そう思って手近な丸テーブルの上に置きっぱなしだった布袋を手に取り振ってみればカシャカシャと数枚の硬貨が鳴らしあう。 そんな今日の労働の対価に頬がゆるむゆるむとまらない。
「ん、今日はだいぶたまったなぁ」
目が回る忙しさの対価はなかなかのもので、いままで貯めてきたものと合わせてもなかなかの大金だ。
「うーんそろそろかな」
ジャンジャンともう一度、何の気なしに振ってみる。・・・んー。
「いや、一応もうすこし貯めとこ」
そう、誰がいるわけでもないのにひとりごちて袋を衣装ダンスの隅にしまい込む。 まだ目的の用途に使うにしてはまだ足りないような気もしている、ならこれもまた余すところなく貯蓄だ。

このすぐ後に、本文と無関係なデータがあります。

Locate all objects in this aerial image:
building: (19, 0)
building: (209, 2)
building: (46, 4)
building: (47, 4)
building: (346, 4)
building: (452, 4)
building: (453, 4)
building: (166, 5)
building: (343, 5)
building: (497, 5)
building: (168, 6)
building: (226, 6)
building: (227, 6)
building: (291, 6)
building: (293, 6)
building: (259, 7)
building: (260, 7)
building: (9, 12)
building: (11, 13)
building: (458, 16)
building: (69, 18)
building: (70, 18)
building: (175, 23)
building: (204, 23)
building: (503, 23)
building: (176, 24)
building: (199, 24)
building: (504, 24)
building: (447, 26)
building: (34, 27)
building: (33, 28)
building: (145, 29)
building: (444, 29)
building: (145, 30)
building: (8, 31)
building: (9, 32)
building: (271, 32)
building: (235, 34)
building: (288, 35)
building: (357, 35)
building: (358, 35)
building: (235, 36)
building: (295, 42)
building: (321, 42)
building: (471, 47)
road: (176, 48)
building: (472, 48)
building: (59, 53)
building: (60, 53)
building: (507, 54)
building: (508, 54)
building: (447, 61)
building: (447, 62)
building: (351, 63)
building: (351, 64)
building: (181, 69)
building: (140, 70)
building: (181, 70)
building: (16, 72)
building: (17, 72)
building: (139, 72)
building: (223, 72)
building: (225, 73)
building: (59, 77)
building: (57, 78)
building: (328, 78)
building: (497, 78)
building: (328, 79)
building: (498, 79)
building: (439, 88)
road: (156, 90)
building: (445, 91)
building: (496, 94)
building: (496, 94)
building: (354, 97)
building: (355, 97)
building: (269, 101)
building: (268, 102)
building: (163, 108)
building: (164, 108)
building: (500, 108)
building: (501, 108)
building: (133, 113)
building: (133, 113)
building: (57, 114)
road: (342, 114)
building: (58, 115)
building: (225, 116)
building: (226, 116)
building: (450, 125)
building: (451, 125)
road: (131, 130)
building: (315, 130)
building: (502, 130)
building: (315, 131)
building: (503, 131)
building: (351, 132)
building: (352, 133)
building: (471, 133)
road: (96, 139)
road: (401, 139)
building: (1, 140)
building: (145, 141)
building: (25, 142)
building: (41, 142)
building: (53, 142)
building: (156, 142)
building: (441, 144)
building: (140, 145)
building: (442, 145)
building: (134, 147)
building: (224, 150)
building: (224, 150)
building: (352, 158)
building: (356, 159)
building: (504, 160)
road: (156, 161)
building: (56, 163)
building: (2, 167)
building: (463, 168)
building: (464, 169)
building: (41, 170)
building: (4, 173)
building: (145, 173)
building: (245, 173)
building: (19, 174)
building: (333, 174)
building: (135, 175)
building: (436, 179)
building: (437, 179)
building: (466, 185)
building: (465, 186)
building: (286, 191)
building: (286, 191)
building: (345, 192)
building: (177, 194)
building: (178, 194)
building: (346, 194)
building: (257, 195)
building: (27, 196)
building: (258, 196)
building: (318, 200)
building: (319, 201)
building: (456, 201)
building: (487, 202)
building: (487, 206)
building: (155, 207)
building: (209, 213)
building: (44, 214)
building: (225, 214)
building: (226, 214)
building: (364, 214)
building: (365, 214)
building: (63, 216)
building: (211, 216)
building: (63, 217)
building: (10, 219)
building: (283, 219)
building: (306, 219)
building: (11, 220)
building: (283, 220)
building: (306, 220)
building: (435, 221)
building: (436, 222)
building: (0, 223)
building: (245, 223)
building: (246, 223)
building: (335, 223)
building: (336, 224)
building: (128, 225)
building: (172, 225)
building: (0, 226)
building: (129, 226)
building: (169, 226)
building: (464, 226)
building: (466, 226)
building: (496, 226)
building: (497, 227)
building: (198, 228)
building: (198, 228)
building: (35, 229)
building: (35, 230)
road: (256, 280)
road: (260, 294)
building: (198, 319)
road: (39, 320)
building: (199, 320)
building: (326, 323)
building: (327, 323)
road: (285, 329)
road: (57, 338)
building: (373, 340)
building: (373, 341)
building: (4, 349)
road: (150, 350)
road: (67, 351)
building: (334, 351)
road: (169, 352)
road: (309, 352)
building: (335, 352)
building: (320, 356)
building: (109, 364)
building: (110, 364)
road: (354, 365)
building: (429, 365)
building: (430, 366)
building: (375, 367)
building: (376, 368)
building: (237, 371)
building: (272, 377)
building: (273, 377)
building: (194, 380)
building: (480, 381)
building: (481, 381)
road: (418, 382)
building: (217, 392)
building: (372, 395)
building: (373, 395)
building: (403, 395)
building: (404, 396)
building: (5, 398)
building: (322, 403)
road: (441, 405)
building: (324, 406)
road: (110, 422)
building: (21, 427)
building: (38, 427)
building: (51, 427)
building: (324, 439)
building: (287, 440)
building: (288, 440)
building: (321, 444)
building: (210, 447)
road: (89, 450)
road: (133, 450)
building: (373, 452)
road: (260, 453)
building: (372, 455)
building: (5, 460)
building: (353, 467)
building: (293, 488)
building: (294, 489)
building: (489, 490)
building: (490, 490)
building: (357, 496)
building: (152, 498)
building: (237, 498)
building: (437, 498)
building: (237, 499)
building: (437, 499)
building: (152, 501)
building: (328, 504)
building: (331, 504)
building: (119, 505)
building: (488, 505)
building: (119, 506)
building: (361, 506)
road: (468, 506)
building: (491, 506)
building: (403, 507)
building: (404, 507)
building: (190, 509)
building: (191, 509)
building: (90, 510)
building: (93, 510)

そうして立ち上がったついでに部屋の鏡台へ向かって座り、放棄していた髪を拭いて櫛を通すという日々の何気ないそれらを終え、またベッドにもぐりこみ、心の中でその用途を再確認する。
(ずぇーったいお金貯めてっお医者様にアルムの病気、直してもらうんだっ!)
いやマジで。
これがわたしのお金を貯めている理由。
え!? だってそうでしょう!? 異世界って何!? 二ホンってなにー!? それをずっと言い続けてるアルムの頭はどうなっちゃてんのぉっ!?
物心つく前からいつか絶対にそうしようと決めていた目標だ。 そしてそのためにわたしは明日も労苦を積み重ねるのだった。 まるっ。